Thai Police Back Down After Move to Disperse Protests

by Ron Corben

Thai police moved to disperse anti-government protesters occupying key areas of Bangkok only to retreat amid fears of potential violence. Anti-government protesters are likely to be joined by hundreds of rice farmers complaining about delayed payments in a rice price support scheme.
 
Some 5,000 police with shields at the ready began their operation early Friday to disperse anti-government protesters occupying areas of Bangkok since late last year in a bid to force Prime Minister Yingluck Shinawatra to resign.
 
The anti-government People's Democratic Reform Council campaign stepped up its activities in mid-January by blocking key intersections and occupying key government buildings.
 
In response, Yingluck's administration imposed a 60-day state of emergency across the city and nearby provinces.
 
Friday's police operation came as Thailand marked a Buddhist holiday, leaving many protest sites with few on hand as people visited temples. 
 
There were no serious outbreaks of violence, but police retreated from a government administrative center about 25 kilometers from central Bangkok when protesters led by a Buddhist monk blocked their path.
 
Since protests began last year, at least 10 people have died and hundreds injured.
  
Panitan Wattanaygorn, a political scientist and former government spokesman, said a decision to move against the sites appeared designed to take advantage of fewer numbers and came ahead of a civil court decision on the validity of the emergency decree due on Wednesday.
 
"The government and the police are concerned if the [civil] court give a verdict to ban the use of the emergency decree, the operations would be more difficult.
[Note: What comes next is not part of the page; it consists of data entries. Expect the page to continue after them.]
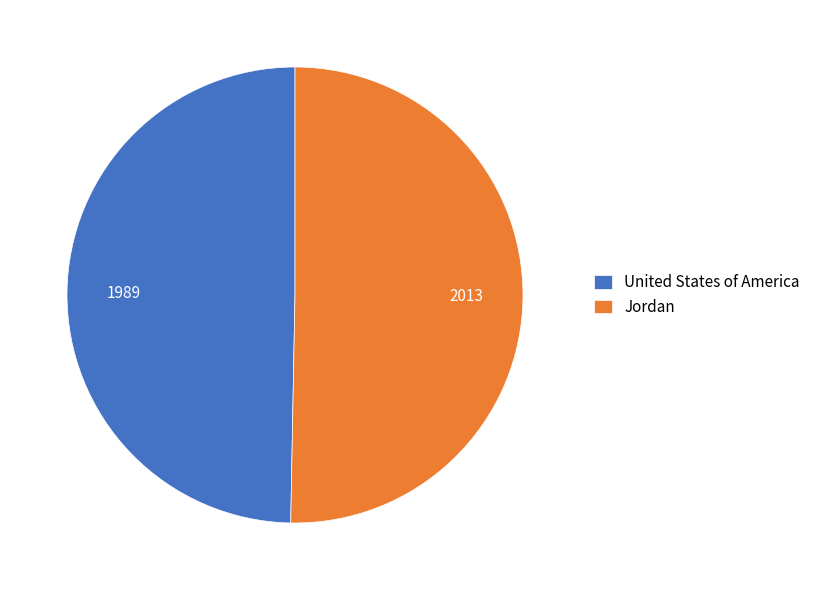

How many segments does this pie chart have?

2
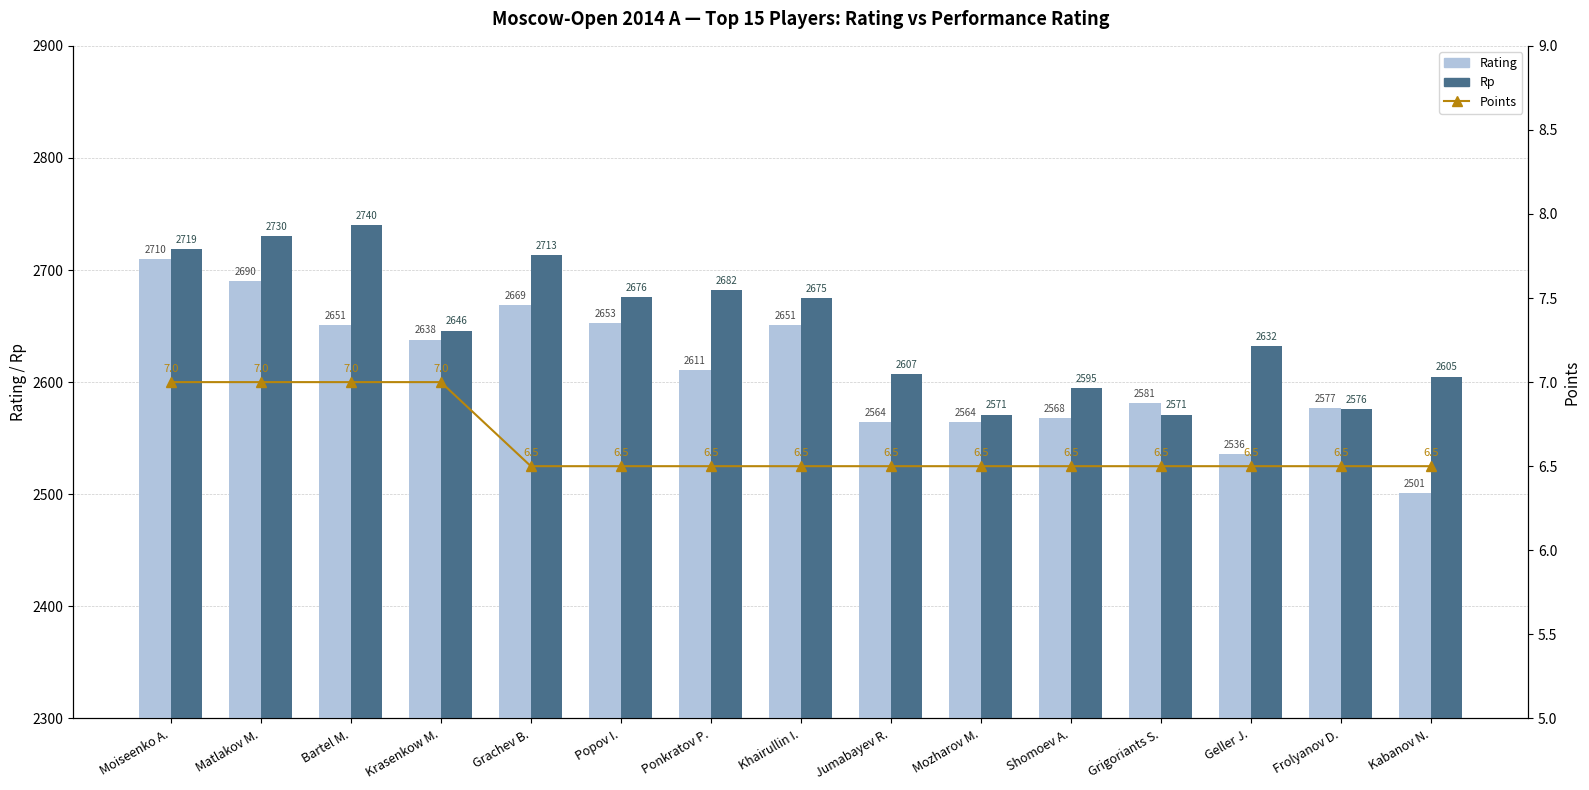

Reading left to right, transcribe all the data shown in this chart.

Rating: Moiseenko A.=2710.0	Matlakov M.=2690.0	Bartel M.=2651.0	Krasenkow M.=2638.0	Grachev B.=2669.0	Popov I.=2653.0	Ponkratov P.=2611.0	Khairullin I.=2651.0	Jumabayev R.=2564.0	Mozharov M.=2564.0	Shomoev A.=2568.0	Grigoriants S.=2581.0	Geller J.=2536.0	Frolyanov D.=2577.0	Kabanov N.=2501.0
Rp: Moiseenko A.=2719.0	Matlakov M.=2730.0	Bartel M.=2740.0	Krasenkow M.=2646.0	Grachev B.=2713.0	Popov I.=2676.0	Ponkratov P.=2682.0	Khairullin I.=2675.0	Jumabayev R.=2607.0	Mozharov M.=2571.0	Shomoev A.=2595.0	Grigoriants S.=2571.0	Geller J.=2632.0	Frolyanov D.=2576.0	Kabanov N.=2605.0
Points (%): Moiseenko A.=7.0	Matlakov M.=7.0	Bartel M.=7.0	Krasenkow M.=7.0	Grachev B.=6.5	Popov I.=6.5	Ponkratov P.=6.5	Khairullin I.=6.5	Jumabayev R.=6.5	Mozharov M.=6.5	Shomoev A.=6.5	Grigoriants S.=6.5	Geller J.=6.5	Frolyanov D.=6.5	Kabanov N.=6.5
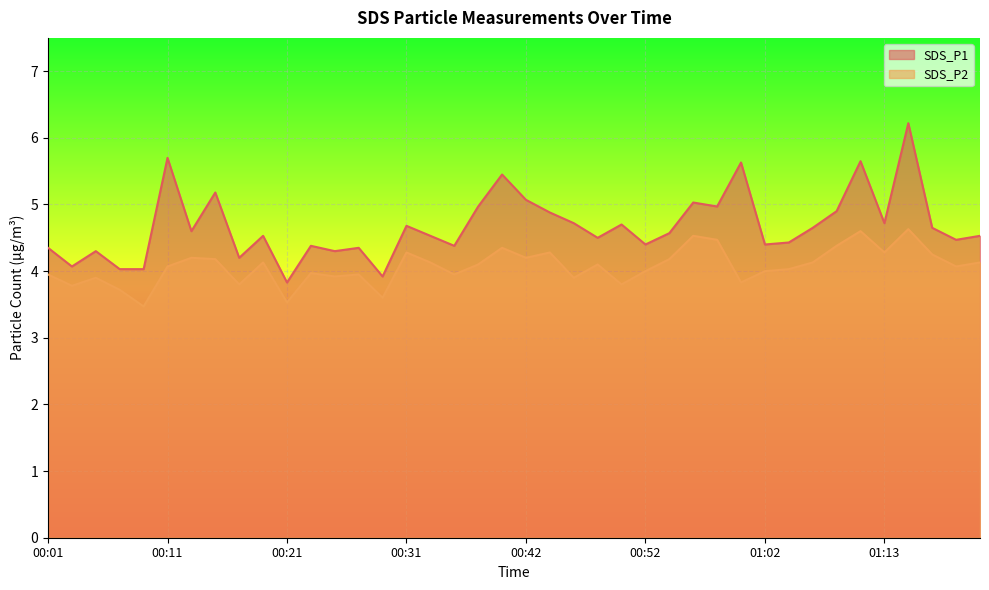

True or false: SDS_P1 and SDS_P2 cross at least once.

False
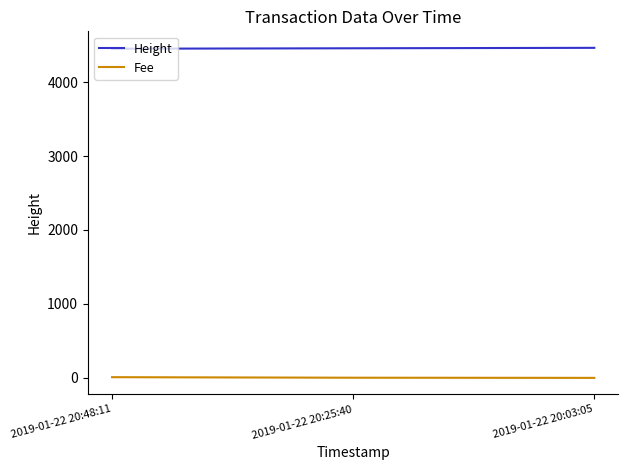

How many Height values are between 4451 and 4463?

3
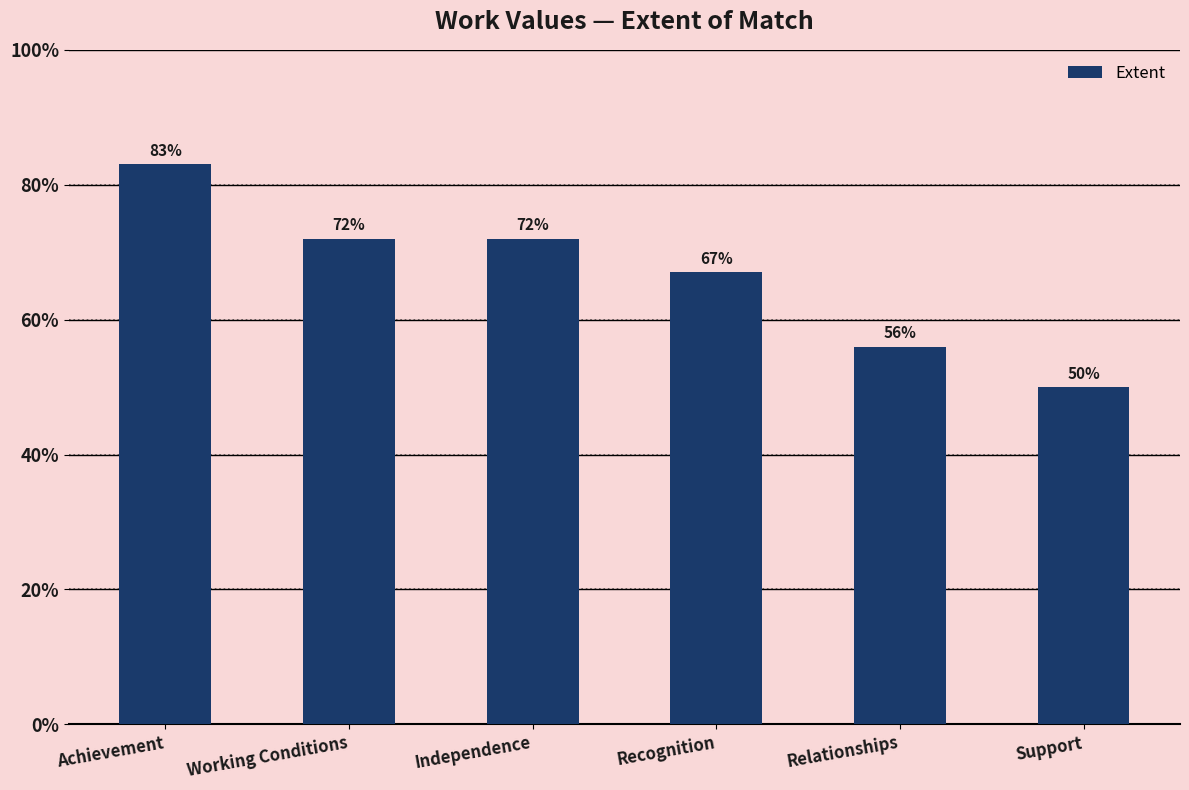

Reading left to right, list all the values displayed in this chart.

83	72	72	67	56	50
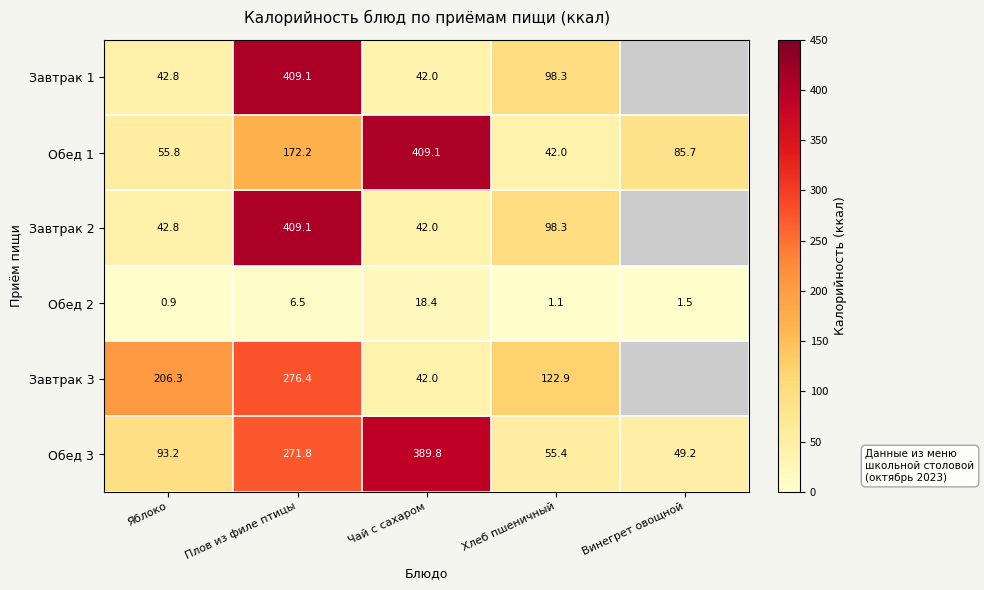

What is the sum of all Обед 1 values?

764.8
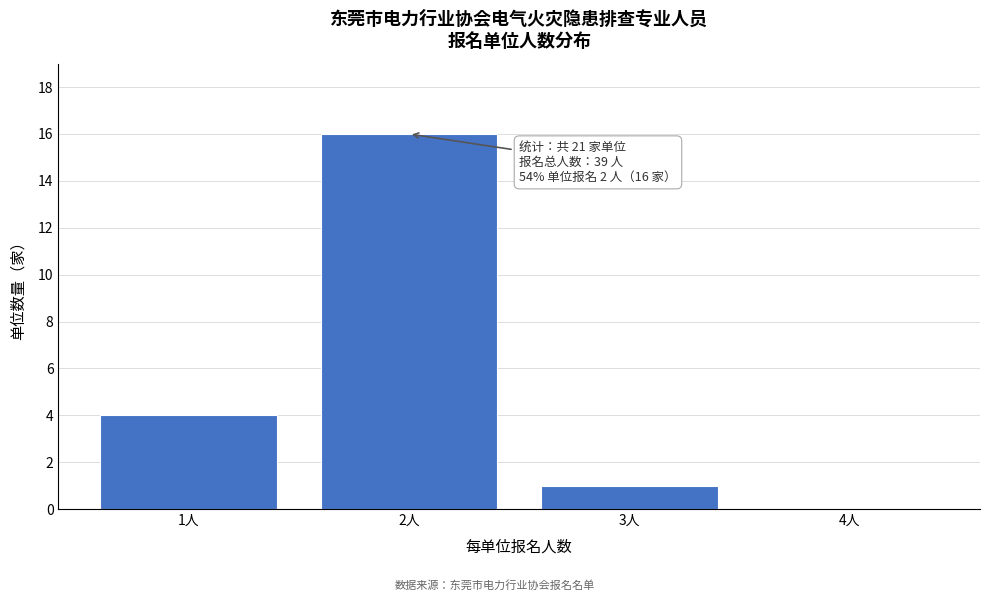

Reading right to left, list all the values displayed in this chart.

4人=0	3人=1	2人=16	1人=4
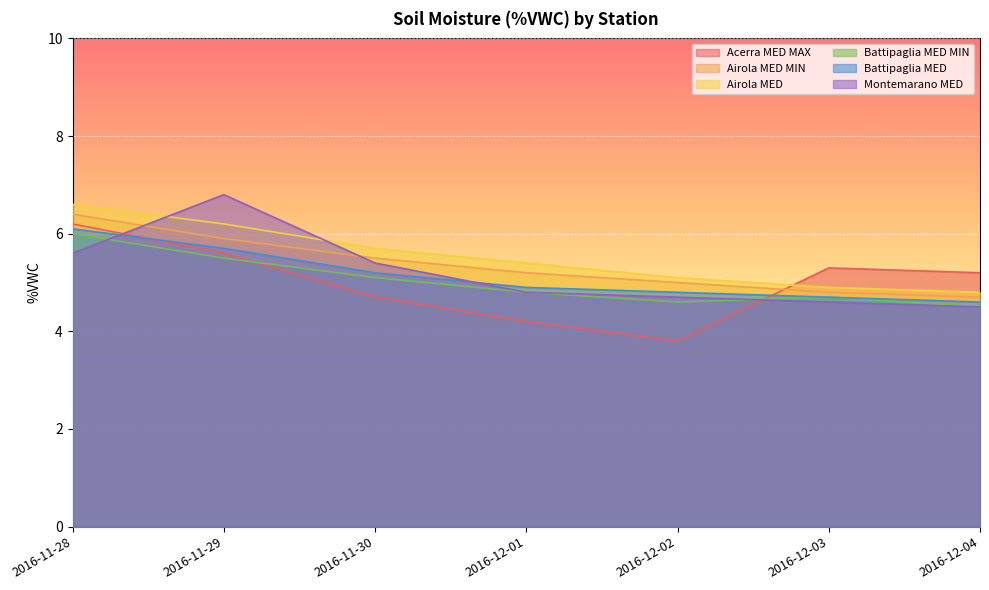

What are all the series names shown in the legend?

Acerra MED MAX, Airola MED MIN, Airola MED, Battipaglia MED MIN, Battipaglia MED, Montemarano MED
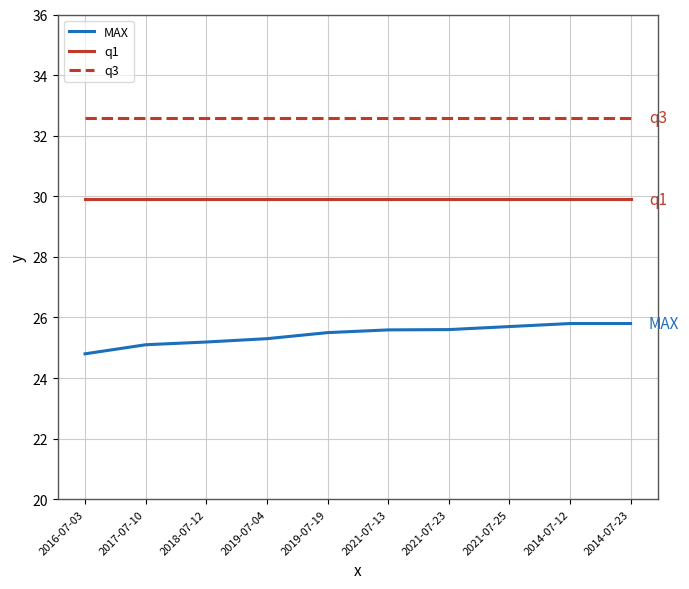

What position from the right is 2021-07-23?

4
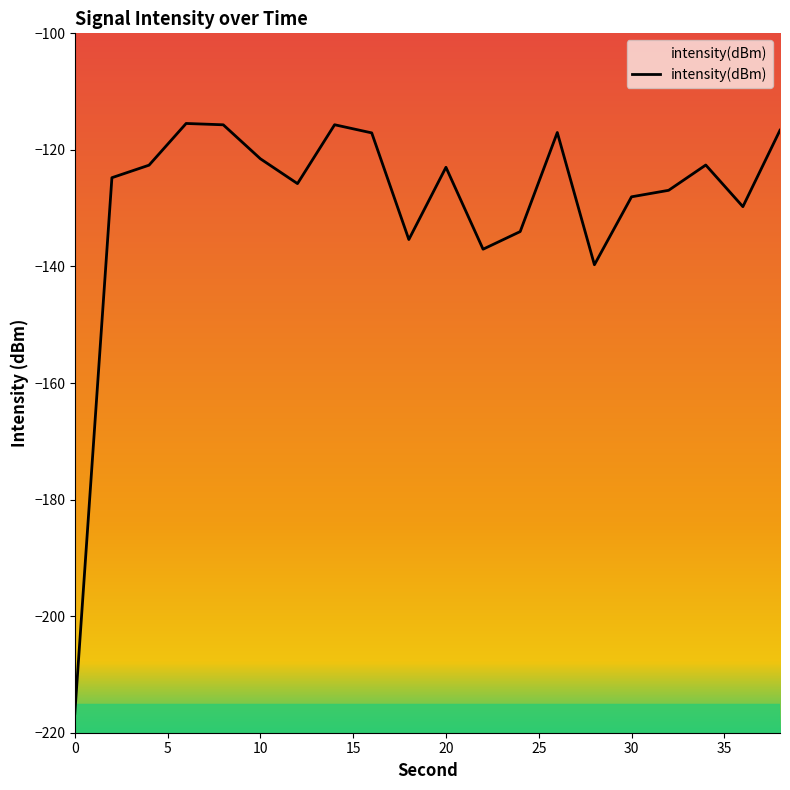

What is the smallest value displayed?

-216.7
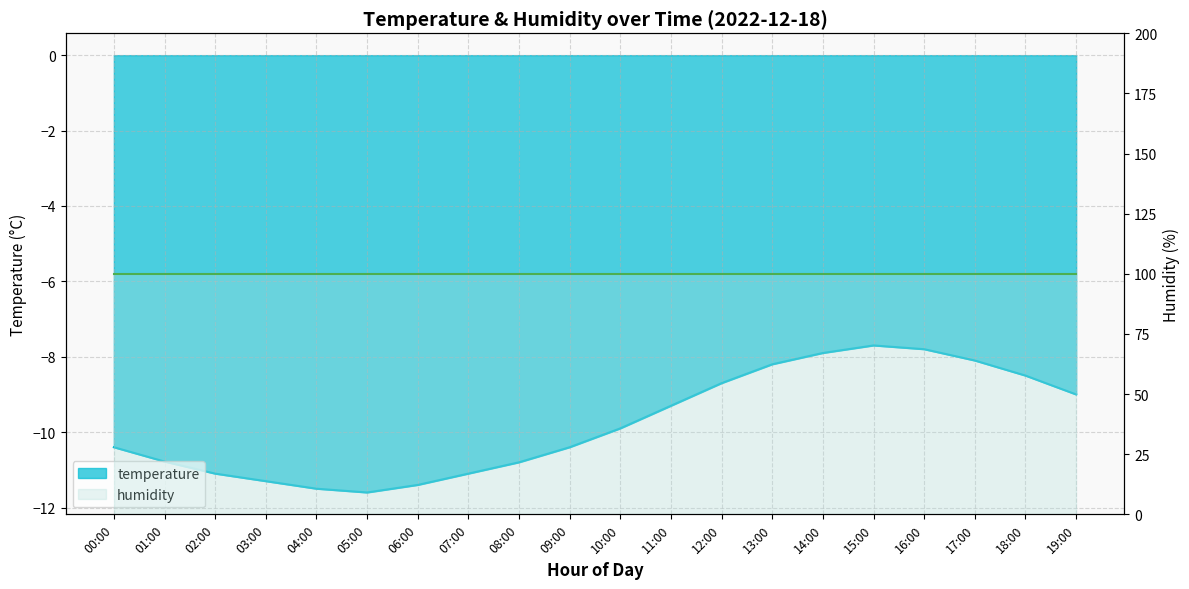

What value does the data have at 07:00?

-11.1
But now they have retreated they are afraid of the political consequences as these protesters may regroup and try to challenge [the police]," said Panitan.
 
Thailand's political landscape remains highly uncertain, despite national polls held on February 2. The polls were boycotted by the opposition and face legal challenges.
 
Yingluck's Pheu Thai Party-led government has faced on-going protests since her government sought to pass an amnesty bill last year analysts say was aimed to clear her older brother, former leader Thaksin Shinawatra, of corruption charges.
 
The protests escalated into calls for the government to resign.
 
Added pressure has come from hundreds of rice farmers rallying in Bangkok, angered over long delays in payment over a controversial rice pledging scheme.
 
Speaking to Thai media, one woman wept as she pleaded for the government to find outstanding funds, asking how she was going to feed her children, begging for sympathy and saying that the government needed to recognize their problem.
 
The populist rice price program faces widespread allegations of corruption, and Yingluck is also under investigation in connection with the more than $19 billion in losses run up by the program so far.
 
Anti-government protesters launched a campaign to assist the farmers in raising funds to support legal action the farmers will take against the government.
 
PDRC spokesman Akanat Promphan said political pressures are still on the prime minister.    
 
"I question her perseverance in this scheme. I think she's still human -- if we keep on the pressure in the end its only a matter of time before she decides to resign -- but you have to keep on the pressure," said Akanat.
 
Yingluck said that any delays are legal issues and called for farmers to have patience with the government
 
Besides calling for the prime minister and Cabinet to resign, the PDRC is seeking political reforms before fresh elections are held. Political analysts say talks to end the deadlock have been under way.